We’re excited to announce the Public Preview of Hive Metastore (HMS) and AWS Glue Federation in Unity Catalog! This new functionality allows Unity Catalog to seamlessly entry and govern tables saved in Hive Metastores—whether or not inner to Databricks or exterior—in addition to AWS Glue. It represents a key milestone in our Lakehouse Federation imaginative and prescient, which brings exterior knowledge sources together with databases, knowledge warehouses and catalogs, collectively underneath a unified governance framework with Unity Catalog. You’ll be able to effortlessly uncover, govern and question all of your knowledge from a single, centralized platform, whatever the format and placement. This not solely fosters open entry and collaboration throughout your group but in addition extends knowledge intelligence into each knowledge supply.
On this weblog, we’ll discover the advantages of HMS and AWS Glue Federation, clarify the way it works, and supply steerage on getting began.
Why Hive Metastore and AWS Glue Federation?
HMS has been an early customary for cataloging knowledge to be used in large knowledge methods, and whereas it offers foundational functionalities, they aren’t ideally suited to fashionable knowledge and AI workloads that demand complete governance together with fine-grained entry controls on rows and columns, lineage, monitoring and auditing throughout all knowledge and AI belongings in a single place.
Unity Catalog addresses these shortcomings by offering the business’s solely unified, open governance answer for managing all knowledge and AI belongings. It allows organizations to create an enterprise catalog that curates recordsdata, tables, ML fashions, AI instruments, notebooks, and metrics, all ruled with fine-grained entry controls, lineage, monitoring, auditing and cross-platform sharing in a single answer. Over 10,000+ enterprises at the moment are leveraging Unity Catalog to manipulate their knowledge property.
HMS and AWS Glue Federation present important advantages for organizations with HMS deeply embedded of their knowledge structure. For these with long-standing HMS or AWS Glue deployments, this functionality presents a seamless path to leverage Unity Catalog’s superior options over knowledge saved within the HMS or Glue metastore. It ensures operational continuity by enabling organizations to maintain legacy workflows whereas step by step upgrading current knowledge and workspaces to Unity Catalog.
Key advantages embody:
- Seamless integration: Join your current HMS and AWS Glue catalogs on to Unity Catalog with out requiring handbook metadata migration.
- Simplified knowledge discovery: Entry and discover metadata from HMS and AWS Glue by way of a unified interface, alongside different knowledge and AI belongings in Unity Catalog.

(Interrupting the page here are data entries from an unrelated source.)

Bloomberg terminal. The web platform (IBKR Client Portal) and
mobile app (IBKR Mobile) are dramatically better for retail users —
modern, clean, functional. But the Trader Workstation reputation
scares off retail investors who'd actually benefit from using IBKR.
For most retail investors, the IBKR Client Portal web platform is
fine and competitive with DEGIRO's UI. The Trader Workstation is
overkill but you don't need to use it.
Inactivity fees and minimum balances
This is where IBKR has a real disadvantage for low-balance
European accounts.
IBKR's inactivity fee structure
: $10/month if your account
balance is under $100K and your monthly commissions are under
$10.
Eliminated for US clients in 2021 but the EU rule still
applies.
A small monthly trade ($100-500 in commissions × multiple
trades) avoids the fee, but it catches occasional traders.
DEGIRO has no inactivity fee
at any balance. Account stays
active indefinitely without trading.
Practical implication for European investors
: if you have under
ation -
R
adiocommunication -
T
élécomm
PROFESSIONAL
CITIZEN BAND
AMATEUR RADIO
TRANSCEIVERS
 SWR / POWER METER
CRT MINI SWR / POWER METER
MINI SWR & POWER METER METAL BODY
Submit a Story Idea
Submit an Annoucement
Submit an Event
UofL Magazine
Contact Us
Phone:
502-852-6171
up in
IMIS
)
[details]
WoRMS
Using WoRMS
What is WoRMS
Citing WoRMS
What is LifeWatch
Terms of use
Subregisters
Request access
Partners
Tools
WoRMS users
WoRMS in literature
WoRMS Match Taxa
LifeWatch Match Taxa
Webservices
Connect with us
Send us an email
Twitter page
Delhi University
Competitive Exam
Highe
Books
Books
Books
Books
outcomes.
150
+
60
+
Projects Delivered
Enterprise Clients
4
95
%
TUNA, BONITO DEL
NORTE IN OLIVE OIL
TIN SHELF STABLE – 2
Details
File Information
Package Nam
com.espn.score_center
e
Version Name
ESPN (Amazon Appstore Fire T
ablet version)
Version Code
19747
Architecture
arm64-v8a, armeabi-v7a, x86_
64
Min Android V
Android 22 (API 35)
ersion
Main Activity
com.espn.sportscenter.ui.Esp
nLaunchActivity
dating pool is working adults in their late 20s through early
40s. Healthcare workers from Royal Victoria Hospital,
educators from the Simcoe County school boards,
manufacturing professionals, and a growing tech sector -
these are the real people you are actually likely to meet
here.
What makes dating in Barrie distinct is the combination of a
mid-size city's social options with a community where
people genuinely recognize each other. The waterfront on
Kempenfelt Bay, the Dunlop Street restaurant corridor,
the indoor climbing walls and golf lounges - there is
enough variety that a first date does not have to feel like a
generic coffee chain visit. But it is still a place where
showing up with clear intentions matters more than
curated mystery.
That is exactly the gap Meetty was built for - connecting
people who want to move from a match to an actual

- Complete governance: Leverage Unity Catalog’s fine-grained entry controls, tagging, classification, lineage, and audit capabilities on prime of the information saved in HMS and AWS Glue.
“We now have years’ price of datasets which are cataloged in an exterior Hive Metastore. HMS Federation permits us to instantly profit from Unity Catalog solely options like sturdy entry management and self-serve AI tooling by way of Genie Areas, with out the overhead of migrating all of those tables into Unity Catalog”
— James Davidheiser, Technical Lead, Information Infrastructure, Asana
The way it works
Unity Catalog now consists of federation connectors for Hive Metastore (HMS) and AWS Glue, serving as a translation layer between Unity Catalog and your exterior metastores. These connectors allow you to mount complete HMS catalogs (each inner and exterior) or AWS Glue as overseas catalogs inside Unity Catalog, making them seem as native objects. You’ll be able to outline fine-grained entry controls, view lineage, carry out audits, and question HMS or AWS Glue managed tables utilizing the Databricks engine. The federation helps each studying and writing to tables in inner HMS inside Databricks workspaces whereas providing read-only entry for tables in exterior HMS and AWS Glue.
With this functionality, you may learn all tables in HMS and AWS Glue—Parquet, Delta, and Iceberg (coming quickly in Public Preview)—enabling you to entry and govern all of your tables seamlessly.
Try the video tutorial beneath to discover AWS Glue and HMS Federation in motion.
Get began
By embracing Unity Catalog because the cornerstone of your Lakehouse structure, you may unlock the facility of a unified and open governance implementation that spans your complete knowledge and AI property.